MHC class I restricted and antigen-specific TCRs against viral and tumor-associated antigens (TAAs) for future biological therapy

Abstract

Adoptive cellular immunotherapy (ACT) refers to the process of transferring immune cells (autologous or allogeneic) directly to the host as a treatment for cancer or infectious diseases. The effector cells could be antigen-specific, like T cells, or non-specific, such as NK cells or lymphokine-activated killer (LAK) cells. A substantial amount of evidence shows that T cells play an important role in controlling pathogens and tumor growth. Controlling pathogens and orchestrating the function of immune cells depends on engagement of the nominal TCR (T-cell receptor) with its ligand (the MHC class I or -II peptide complex), the structure and function of T cell receptor (TCR) and the subsequent immune effector functions upon TCR triggering (cytotoxicity, proliferation, cytokine production).

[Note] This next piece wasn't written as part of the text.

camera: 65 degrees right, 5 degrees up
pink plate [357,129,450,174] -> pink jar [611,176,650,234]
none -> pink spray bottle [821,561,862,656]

Tumor-infiltrating T-cells (TILs) represent a source of T-cells for the immunotherapy of patients with tumors of the central nervous system and pancreas. According to the results of paper I and II, we successfully established a rapid TIL expansion protocol for patients with brain tumors or pancreatic cancer. TILs were shown to produce Th1-cytokines and were able to recognize autologous tumor cells defined by cytokine production or cytoxicity.

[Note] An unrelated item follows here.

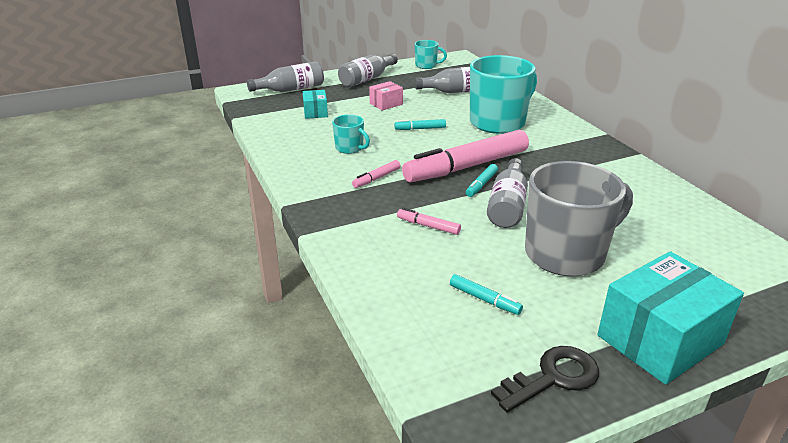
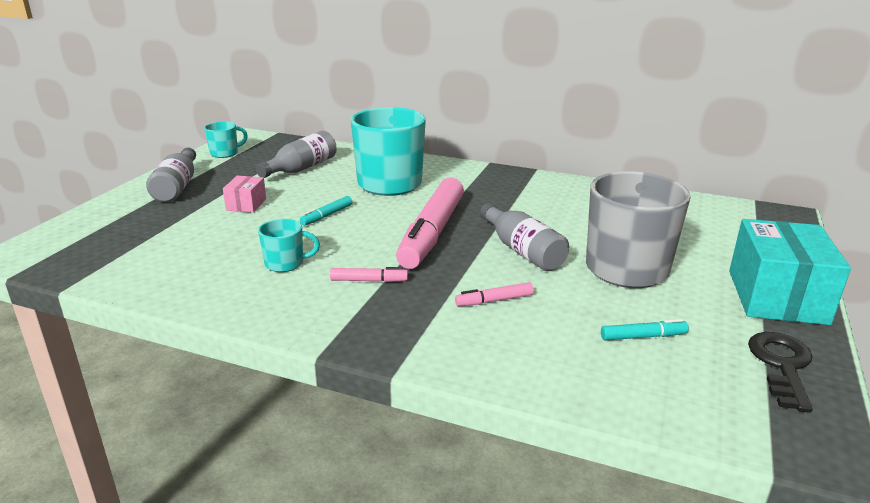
camera: 45 degrees left, 5 degrees down
grey bottle [247,61,324,92] -> none
turquoise box [303,90,328,119] -> none
pink marker [352,160,401,188] -> pink marker turned 90 degrees counterclockwise [330,267,408,282]
turquoise marker [466,164,498,197] -> none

In paper III, we found that tumor associated antigens (TAAs)-reactive T-cells could be successfully expanded from patients with glioma with IL-2, IL-15 and IL-21; they exhibit a Th1 cytokine pattern and a central memory phenotype. NY-ESO-1 expression was found in 15/38 cases and survivin expression in 20/40 cases in glioblastoma, defined by immunohisto-chemistry. Thus, NY-ESO-1 or survivin represent a potential target for anti-NY-ESO-1 or anti-survivin directed T-cells for the biological therapy of patients with glioblastoma (GBM).

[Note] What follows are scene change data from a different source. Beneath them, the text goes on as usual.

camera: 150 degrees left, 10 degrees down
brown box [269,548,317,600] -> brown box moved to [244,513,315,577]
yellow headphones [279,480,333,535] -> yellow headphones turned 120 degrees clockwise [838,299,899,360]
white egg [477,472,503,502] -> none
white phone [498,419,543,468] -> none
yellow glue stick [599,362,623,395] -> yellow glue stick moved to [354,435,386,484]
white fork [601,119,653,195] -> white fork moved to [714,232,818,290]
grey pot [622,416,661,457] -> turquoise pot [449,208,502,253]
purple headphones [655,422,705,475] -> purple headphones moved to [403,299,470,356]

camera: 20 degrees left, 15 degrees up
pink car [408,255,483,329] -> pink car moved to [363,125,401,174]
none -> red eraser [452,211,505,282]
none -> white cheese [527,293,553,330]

Mesothelin was first identified to be overexpressed in ovarian cancer. It is constitutively expressed in normal tissue, e.g. pericardium, pleura or peritoneum. This 40kDa protein could serve as a tumor marker and as a target of immunotherapy for anti-cancer directed T-cells. In paper IV, mesothelin was found to be expressed in 4 out of 11 GBM tissues, by immune-fluorescence staining. Mesothelin directed T cell reactions were also observed in a whole blood assay (WBA) measured in 293 patients with brain tumors. Mesothelin immunogenic epitopes were also identified using a peptide mapping assay; mesothelin-specific TILs could be expanded from glioma samples.

We analyzed in detail potential prospective factors in patients with GBM (n=145) and non-GBM (n=60) which refers to glioma (WHO grade II or III). In paper V, we performed univariate Kaplan-Meier (K-M) survival analysis by setting of groups based on demographic, clinical, immunological parameters and immunological reactivity patterns, then we defined factor(s) with a cut-off strategy. We performed further multivariate analysis with a Cox proportional hazards model (forward and backward stepwise analysis) to determine the key factor related with patient’s survival by considering (and omitting) interactions between employed factors. We found that T-cell reactivity to an individual survivin epitope (97-111) is positively related (P=0.024) with survival of patients with GBM. The same was found to be true for the serum cytokine pattern of IL-4/IL-5/IL-6 (P=0.052) and IFN-γ/TNF-α/IL-17A (P=0.003) which could serve as ‘predictor’ for prognosis in clinical settings. The cytokine serum profile as well as the immune reactivity to survivin may serve as a clinically relevant indicator for the clinical follow up of patients with GBM after surgery and provide a viable option to offer tailored immunological therapy.